Insecure medical devices can endanger the lives of their owners

Oct 28, 2011 18:31 GMT  ·  By

A famous security researcher proved that the embedded insulin pumps on which many diabetics rely can be accessed remotely and reprogrammed to inject a lethal dose.

According to Threat Post, Barnaby Jack, a security researcher at McAfee, demonstrated the proof of concept at the Hacker Halted conference that recently took place in Miami.

It's not the first time when someone uncovers the weaknesses that lie in such medical equipment, as not long ago, Jerome Radcliffe made a similar demonstration. At the time, Radcliffe remotely connected to the pump and changed the dosage and all he needed to do that was to possess the unique id of the device.

Barnaby managed to get even past that, proving that with the use of a modified antenna, an attacker can take control of the implantable insulin pump and deliver a fatal blow to its owner. He practically showed that by tuning in to the right frequency, anyone within 300 feet of the apparatus can cause serious damage.

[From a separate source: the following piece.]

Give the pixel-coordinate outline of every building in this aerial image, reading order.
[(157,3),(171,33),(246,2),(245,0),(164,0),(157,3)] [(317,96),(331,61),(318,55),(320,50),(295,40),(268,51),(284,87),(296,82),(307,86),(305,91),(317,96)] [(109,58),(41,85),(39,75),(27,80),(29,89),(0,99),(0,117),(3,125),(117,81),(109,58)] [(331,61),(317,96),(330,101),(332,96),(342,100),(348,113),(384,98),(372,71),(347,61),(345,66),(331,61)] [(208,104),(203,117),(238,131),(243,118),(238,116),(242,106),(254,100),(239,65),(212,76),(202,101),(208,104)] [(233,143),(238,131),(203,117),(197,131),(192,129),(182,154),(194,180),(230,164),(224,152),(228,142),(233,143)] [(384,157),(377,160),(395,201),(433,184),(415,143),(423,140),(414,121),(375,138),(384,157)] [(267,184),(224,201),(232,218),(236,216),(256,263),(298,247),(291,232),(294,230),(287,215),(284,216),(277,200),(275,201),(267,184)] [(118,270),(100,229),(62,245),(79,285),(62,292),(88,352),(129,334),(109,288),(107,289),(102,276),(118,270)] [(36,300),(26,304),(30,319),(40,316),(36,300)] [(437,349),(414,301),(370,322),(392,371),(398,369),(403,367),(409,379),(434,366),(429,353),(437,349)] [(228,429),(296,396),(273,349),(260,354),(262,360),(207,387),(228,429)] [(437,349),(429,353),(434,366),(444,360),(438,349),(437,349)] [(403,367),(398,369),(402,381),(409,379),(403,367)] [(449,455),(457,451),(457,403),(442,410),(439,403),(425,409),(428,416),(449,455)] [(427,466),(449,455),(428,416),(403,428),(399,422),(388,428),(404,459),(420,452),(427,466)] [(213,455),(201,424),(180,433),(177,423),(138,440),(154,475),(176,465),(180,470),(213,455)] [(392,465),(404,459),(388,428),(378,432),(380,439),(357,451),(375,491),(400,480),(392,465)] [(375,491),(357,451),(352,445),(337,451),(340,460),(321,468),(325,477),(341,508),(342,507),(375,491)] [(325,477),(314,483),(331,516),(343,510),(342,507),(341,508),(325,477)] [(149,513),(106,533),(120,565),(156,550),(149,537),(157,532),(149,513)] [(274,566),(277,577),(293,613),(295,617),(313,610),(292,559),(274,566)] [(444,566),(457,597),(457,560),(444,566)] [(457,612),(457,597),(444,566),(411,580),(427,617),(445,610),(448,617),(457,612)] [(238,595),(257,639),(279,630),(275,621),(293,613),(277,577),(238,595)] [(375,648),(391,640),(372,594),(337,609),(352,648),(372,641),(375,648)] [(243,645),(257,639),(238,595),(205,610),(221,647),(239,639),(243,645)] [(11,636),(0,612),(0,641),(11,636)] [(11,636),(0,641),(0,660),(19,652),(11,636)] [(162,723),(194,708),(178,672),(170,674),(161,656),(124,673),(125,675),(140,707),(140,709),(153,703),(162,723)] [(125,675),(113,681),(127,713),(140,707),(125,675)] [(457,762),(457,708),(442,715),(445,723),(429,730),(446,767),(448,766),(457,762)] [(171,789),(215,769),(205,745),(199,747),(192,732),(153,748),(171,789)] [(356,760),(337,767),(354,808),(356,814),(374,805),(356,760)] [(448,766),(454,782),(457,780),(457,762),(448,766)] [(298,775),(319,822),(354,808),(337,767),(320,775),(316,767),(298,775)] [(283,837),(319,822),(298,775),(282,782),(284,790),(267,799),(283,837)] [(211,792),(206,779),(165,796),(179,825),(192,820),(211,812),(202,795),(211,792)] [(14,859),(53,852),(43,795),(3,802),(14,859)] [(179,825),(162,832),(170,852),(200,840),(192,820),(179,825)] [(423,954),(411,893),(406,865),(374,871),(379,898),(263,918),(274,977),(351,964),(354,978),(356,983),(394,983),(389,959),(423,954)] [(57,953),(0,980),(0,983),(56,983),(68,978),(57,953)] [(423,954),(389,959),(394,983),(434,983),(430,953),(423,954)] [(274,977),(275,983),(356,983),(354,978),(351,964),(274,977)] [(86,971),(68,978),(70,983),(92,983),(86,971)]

In August, Anna G. Eshoo and Edward J. Markey, senior members on the House Energy and Commerce Committee, sent a letter to the Government Accountability Office (GAO) in which they asked them to examine the “challenges and risks posted by new medical devices and implants that make use of wireless technology to ensure that such wireless-enabled devices are safe, reliable, and secure, and do not cause harmful interference.”

Security experts clearly showed they're not as protected as they should be. Most of the wireless medical devices do not use any type of encryption to protect the wireless data transfers that take place between the device and the software that coordinates it.

Not long ago we saw a similar issue, when pacemakers were accessed to show that anyone with the proper know-how could endanger the lives of those who rely on them.